# NSX engine bay



## Senninha (Apr 26, 2008)

Hi,

Recently had a go at sorting the engine bay so thought I would post some pics for you to share

As part of the work I have replaced most of the visible OEM Hond bolts with new stainless hexbolts, a much neater solution IMO

Hope you like the results

regards, Paul


----------



## denzilpc (May 13, 2008)

nice one pal !!!!!!


----------



## pampos (Mar 15, 2008)

nice work..Now it is time to show the pictures of the entire car : )


----------



## Streeto (Apr 3, 2008)

OMFG, you have an NSX!!!! They are awesome...wanna give me a ride sometime ??? (not literally me )


----------



## M4D YN (Nov 24, 2007)

i want a honda now


----------



## ELBOW GREASE (Sep 1, 2008)

:thumb::doublesho


----------



## pampos (Mar 15, 2008)

M4D YN said:


> i want a honda now


i have tow of them but an Accord and a Civic....I hope when they grow up to become an NSX ....
It is an amazing car....i hope one day i could manage to buy one(it is good to have dreams) :thumb:


----------



## pugben (Jun 23, 2008)

looks good, did you clean the alternator or is the car almost brand new. if you cleaned it how did you get rid of the aluminum rust spots


----------



## chris l (Mar 5, 2007)

Looks good.now to see the whole car :wave:


----------



## Rowan83 (Aug 21, 2007)

Wow, NSX!!

Any pics of the whole car mate?


----------



## pampos (Mar 15, 2008)

Come on....Show the car man!!!!


----------



## catgroom (Apr 17, 2007)

*.*

Yeah get snapping biiiiiiiiiatch!


----------



## mattjonescardiff (Dec 12, 2006)

Respect is due! Engine bay looks superb, congratulations.


----------



## Senninha (Apr 26, 2008)

pugben said:


> looks good, did you clean the alternator or is the car almost brand new. if you cleaned it how did you get rid of the aluminum rust spots


Hi,

The NSX was 11 yrs old in August! The alternator was refurbed thanx to Mr Dremmel and some autosol cream.

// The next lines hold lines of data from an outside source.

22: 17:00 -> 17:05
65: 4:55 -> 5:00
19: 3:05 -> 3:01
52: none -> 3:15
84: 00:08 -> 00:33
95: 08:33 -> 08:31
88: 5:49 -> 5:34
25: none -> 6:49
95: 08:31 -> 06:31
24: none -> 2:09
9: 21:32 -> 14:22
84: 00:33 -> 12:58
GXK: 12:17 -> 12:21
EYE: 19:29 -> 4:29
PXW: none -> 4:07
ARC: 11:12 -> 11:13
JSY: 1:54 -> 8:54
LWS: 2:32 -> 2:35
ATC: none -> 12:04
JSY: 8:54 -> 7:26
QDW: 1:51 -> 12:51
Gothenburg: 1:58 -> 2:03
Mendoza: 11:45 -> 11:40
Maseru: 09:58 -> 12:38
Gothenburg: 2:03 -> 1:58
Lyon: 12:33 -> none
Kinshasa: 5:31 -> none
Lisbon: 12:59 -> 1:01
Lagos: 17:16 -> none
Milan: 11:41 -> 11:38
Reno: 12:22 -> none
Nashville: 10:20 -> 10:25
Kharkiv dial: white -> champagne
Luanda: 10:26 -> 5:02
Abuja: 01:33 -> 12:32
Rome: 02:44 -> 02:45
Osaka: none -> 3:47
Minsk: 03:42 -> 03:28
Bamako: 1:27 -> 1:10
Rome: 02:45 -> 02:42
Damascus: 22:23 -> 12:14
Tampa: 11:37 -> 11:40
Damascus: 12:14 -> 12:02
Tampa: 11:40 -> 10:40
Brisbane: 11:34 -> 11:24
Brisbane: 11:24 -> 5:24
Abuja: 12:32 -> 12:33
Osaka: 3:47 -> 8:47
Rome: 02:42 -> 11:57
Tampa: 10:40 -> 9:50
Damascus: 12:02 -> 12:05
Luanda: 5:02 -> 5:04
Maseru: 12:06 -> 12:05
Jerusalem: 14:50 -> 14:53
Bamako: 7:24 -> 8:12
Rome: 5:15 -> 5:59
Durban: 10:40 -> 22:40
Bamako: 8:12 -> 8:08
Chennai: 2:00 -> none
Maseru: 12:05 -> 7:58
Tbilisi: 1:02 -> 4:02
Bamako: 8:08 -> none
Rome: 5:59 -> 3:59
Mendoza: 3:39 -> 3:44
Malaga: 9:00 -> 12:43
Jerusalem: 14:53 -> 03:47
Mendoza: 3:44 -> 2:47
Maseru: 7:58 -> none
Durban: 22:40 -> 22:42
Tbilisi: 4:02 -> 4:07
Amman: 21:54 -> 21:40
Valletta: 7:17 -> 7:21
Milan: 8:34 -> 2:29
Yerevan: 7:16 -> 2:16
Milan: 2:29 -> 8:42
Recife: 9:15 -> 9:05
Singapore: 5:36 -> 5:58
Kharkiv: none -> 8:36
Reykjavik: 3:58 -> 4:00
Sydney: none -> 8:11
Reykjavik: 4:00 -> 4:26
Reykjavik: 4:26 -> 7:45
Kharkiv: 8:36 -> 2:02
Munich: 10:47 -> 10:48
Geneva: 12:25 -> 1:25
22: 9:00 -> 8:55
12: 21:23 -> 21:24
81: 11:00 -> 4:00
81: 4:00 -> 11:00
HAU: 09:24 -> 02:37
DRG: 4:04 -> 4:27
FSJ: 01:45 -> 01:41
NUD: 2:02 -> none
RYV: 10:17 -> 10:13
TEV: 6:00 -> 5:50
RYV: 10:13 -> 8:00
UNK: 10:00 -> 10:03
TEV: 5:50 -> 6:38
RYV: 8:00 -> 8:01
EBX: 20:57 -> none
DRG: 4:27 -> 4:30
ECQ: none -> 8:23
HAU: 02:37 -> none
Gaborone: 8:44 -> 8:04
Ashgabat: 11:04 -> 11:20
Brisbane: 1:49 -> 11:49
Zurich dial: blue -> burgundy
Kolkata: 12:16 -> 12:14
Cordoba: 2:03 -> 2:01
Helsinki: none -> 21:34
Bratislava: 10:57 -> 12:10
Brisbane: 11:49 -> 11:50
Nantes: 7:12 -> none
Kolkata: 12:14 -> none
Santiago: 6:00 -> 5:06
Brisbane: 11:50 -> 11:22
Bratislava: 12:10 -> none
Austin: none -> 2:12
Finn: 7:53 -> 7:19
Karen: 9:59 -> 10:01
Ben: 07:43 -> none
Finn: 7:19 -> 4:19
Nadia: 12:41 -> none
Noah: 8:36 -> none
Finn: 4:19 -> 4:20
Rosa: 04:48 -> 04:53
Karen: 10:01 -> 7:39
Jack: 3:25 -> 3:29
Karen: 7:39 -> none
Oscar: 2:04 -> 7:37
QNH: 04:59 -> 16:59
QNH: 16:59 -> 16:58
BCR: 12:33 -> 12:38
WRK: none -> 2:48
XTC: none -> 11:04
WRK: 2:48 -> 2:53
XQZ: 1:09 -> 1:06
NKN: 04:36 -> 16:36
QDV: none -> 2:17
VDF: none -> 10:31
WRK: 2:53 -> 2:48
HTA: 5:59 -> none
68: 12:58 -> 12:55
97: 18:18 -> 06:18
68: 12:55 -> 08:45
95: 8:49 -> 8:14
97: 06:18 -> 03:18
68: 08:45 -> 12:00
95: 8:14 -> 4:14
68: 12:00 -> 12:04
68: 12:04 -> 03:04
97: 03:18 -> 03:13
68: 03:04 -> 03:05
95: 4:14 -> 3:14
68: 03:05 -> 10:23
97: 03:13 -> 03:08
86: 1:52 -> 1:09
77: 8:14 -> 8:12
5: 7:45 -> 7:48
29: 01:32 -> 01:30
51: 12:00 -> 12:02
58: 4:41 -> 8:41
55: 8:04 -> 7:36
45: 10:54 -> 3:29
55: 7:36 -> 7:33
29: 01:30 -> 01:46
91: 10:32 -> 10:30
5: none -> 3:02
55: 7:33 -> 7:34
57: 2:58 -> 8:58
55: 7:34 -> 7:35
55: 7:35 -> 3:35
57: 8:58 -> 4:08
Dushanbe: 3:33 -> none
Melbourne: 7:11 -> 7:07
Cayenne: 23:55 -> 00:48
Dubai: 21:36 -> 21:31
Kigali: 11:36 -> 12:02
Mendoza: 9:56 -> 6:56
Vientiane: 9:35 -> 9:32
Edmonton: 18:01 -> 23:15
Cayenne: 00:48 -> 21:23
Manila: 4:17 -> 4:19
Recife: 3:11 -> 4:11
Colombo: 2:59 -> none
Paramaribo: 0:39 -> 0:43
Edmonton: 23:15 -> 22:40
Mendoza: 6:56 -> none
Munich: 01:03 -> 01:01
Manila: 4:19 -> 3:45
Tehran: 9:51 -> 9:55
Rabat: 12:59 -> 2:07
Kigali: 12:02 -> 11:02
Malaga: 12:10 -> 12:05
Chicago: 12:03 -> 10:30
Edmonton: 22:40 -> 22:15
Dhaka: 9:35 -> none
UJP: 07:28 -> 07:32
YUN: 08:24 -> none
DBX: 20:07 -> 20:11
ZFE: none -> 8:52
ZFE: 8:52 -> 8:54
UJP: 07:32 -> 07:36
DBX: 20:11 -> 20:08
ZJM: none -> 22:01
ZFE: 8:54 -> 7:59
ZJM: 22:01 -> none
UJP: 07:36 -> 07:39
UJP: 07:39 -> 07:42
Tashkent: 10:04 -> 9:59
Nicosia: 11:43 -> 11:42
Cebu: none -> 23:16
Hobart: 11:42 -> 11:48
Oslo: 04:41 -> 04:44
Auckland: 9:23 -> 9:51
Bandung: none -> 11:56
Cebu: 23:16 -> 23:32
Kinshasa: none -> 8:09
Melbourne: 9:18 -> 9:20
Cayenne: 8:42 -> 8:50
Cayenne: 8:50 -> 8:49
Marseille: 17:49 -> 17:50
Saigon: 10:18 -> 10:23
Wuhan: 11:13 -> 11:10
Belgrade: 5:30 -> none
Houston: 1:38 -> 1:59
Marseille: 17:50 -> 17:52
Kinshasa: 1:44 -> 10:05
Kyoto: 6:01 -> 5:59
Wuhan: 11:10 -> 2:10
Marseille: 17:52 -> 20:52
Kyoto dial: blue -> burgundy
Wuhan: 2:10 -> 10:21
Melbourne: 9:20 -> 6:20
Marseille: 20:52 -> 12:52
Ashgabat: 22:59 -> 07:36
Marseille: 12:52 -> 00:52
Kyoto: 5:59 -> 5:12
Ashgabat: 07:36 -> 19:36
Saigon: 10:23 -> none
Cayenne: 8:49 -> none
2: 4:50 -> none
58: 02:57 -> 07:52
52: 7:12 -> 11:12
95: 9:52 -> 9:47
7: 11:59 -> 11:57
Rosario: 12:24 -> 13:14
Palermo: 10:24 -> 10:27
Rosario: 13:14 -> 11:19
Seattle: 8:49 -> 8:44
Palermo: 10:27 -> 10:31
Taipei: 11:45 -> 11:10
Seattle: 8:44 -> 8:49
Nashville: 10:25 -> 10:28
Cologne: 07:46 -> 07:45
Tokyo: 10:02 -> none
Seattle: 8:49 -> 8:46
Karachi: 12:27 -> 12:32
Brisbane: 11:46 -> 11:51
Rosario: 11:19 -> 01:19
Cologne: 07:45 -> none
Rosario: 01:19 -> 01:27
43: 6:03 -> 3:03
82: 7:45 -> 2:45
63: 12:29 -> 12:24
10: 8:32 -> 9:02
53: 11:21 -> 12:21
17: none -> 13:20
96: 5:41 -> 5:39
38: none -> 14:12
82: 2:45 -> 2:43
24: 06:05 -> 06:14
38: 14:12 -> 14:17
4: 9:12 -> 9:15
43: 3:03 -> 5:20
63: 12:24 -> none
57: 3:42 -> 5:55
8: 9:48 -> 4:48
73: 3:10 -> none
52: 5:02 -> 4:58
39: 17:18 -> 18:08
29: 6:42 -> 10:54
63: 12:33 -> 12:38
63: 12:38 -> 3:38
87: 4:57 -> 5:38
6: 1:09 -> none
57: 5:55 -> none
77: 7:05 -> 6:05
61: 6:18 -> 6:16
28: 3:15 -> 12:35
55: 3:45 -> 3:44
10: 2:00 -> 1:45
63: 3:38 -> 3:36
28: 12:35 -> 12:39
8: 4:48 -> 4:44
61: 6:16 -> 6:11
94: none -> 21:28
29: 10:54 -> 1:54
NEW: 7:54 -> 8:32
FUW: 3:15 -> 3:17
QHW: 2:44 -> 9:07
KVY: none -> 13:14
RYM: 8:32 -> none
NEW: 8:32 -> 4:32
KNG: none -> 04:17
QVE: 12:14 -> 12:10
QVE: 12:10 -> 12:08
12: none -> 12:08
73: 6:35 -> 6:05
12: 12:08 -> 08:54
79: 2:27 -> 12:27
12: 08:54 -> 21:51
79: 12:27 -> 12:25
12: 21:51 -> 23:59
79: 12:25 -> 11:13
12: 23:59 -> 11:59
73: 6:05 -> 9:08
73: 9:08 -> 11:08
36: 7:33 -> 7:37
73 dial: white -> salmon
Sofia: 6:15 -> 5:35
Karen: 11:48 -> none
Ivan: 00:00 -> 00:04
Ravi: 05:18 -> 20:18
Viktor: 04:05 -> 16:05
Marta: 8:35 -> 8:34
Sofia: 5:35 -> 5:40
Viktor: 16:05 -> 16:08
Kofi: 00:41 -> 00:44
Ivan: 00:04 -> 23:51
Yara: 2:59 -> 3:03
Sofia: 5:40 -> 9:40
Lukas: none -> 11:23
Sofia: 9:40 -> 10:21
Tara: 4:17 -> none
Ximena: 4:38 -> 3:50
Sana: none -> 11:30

I've attached some new photo's of interior and exterior for all who have asked :thumb:

Can someone either copy and load them or tell me how I can load actual photo's please (I'm not very computer pc!)

Hope you like them!

Regards, Paul


----------



## Maggi200 (Aug 21, 2009)

Nice! And a manual with a type r gearnob? Very classy. Loving the boot spoiler too. How hard was it to get to the engine bay?


----------



## Senninha (Apr 26, 2008)

maggi112 said:


> Nice! And a manual with a type r gearnob? Very classy. Loving the boot spoiler too. How hard was it to get to the engine bay?


Thanx for the compliments. The spoiler is one of several nice Carbon parts I've added to the car over the years.

The engine bay was actually quite easy with the engine cover and the triangle brace removed ... which was handy as I was replacing them with upgraded and lighter parts anyway

regards


----------



## Shiny (Apr 23, 2007)

Absolutely superb! My favourite car (well that and a 1980's AM V8..)

One day i'll have one to make my Honda trio complete....[/dream]


----------



## goo (Oct 10, 2009)

The dark wheels look really good with that body colour.


----------



## KleenChris (Apr 4, 2008)

Fantastic car and great work :thumb:


----------



## rtjc (Apr 19, 2009)

mmm NSX, thats beautiful!


----------



## Ducky (Mar 19, 2007)

Very nice, always liked the NSX as you don't see many around and it looks like you have a cracking example there fella! :thumb:


----------



## pdv40 (Sep 11, 2008)

That certainly doesn't look like an 11 year old car, a real credit to you :thumb:


----------



## Tom_O (Jul 1, 2008)

Such a rare car, and that looks spot on.


----------



## Sparrow'90 (Jul 19, 2009)

Niicee!!


----------